Wade Davis reports from the Dreamtime

Posted by: Emily McManus


Wade Davis recently spent time in the Northern Territory of Australia, working on a film with the Aboriginees on Dreamtime and the Songlines. He reports from his time there:

I must tell you of the Dreaming. Spent a month in the Northern Territory. Here’s a copy of the note that I sent back in week three, from a sat phone at a waterhole 200 miles east of the road in Arnhem Land.

These are and were a people with no notion of linear time. Theirs was one of the great experiments in human thought. The notion that the world existed as a perfect whole, and that the singular duty of humanity was to maintain through ritual activity the land precisely as it existed when the Rainbow Serpent embarked on the journey of creation. The logos of the Dreaming was constancy, balance, symmetry. In the moment there is deductive logic, on a hunt for example, when the men pay attention to signs with a perspicacity that would put Sherlock Holmes to shame. But in life there is only the Dreaming, in which every thought, every plant and animal, are inextricably linked as a single impulse, the inspiration of the first dawning. Had humanity followed this track, it is true that we would have never placed a man on the moon. But we would most certainly not be speaking of our capacity to compromise the life support of the planet. I have never in all of my travels been so moved by a vision of another possibility, born literally 55,000 years ago.

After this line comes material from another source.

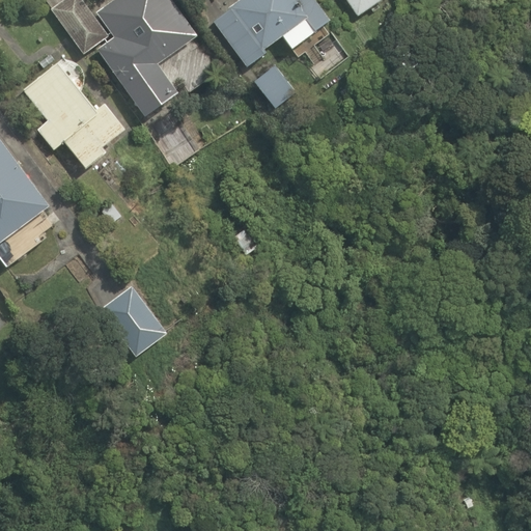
[(80,54),(94,45),(143,115),(211,68),(199,52),(167,74),(159,61),(192,38),(165,0),(109,0),(95,9),(88,0),(60,0),(49,8),(80,54)]
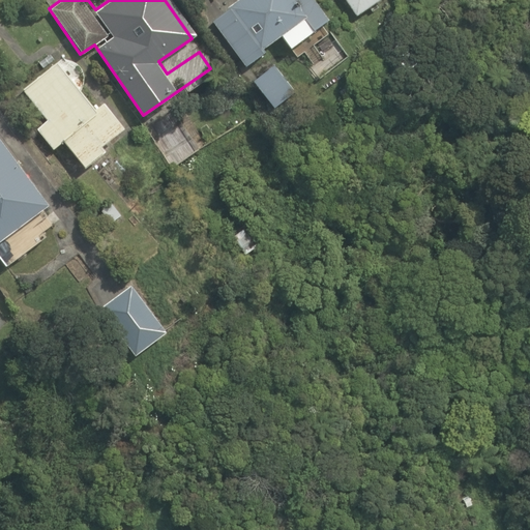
[(328,20),(314,0),(219,0),(200,16),(242,71),(286,38),(293,47),(328,20)]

This world is so amazing. The realm of the modern is just the floss. The ancient rhythms resonate in ways we can only imagine.

Dreaming2.jpg Dreaming1.jpg

Comments (4)

  • Chuck Kottke commented on Jan 1 2010

    I find it true of myself that when I forget about the presence of time, I can see more deeply into the true nature of things.. we need to re-integrate dreamtime into the fabric of modern society, as a way of enlarging our view and re-centering ourselves. Time is useful, but lost in the modern hustle of today is a state of mind without time’s presence and pressures. We are natural, and the artificial imposition of time measurement, however useful, can in excess blind us to the larger truths all around us. We can’t go “timeless” completely, but we can learn to respect and protect cultures that live in other ways, and draw useful things from them into our own world to help create a better future for us and the planet. Three cheers for Wade Davis and his bringing us this fascinating exploration of the thoughts of the aboriginal people!

  • Robert Koopman commented on Aug 29 2009

    It’s not only the unfettered mind, but the altered mind due to hallucinogenics. Not to say it’s a bad thing.

  • Fiona White commented on Feb 23 2009

    I agree Peter, modern science has closed our eyes to many things, both natural and spiritual.

  • peter mutolo commented on Oct 1 2008

    My head is spinning with the idea that while I am at one moment thankful for technology, which brings me information about this ancient view of life that speaks directly to my soul; I am also aware that had we stayed upon the track of the Dreaming I would not need this technology to know of it, because I’d be living it.

    So naturally, I find myself wondering what other secrets and innate truths I would know were I not limited by the view that technology and advancement are the only way.

    What powers does the unfettered mind truly hold?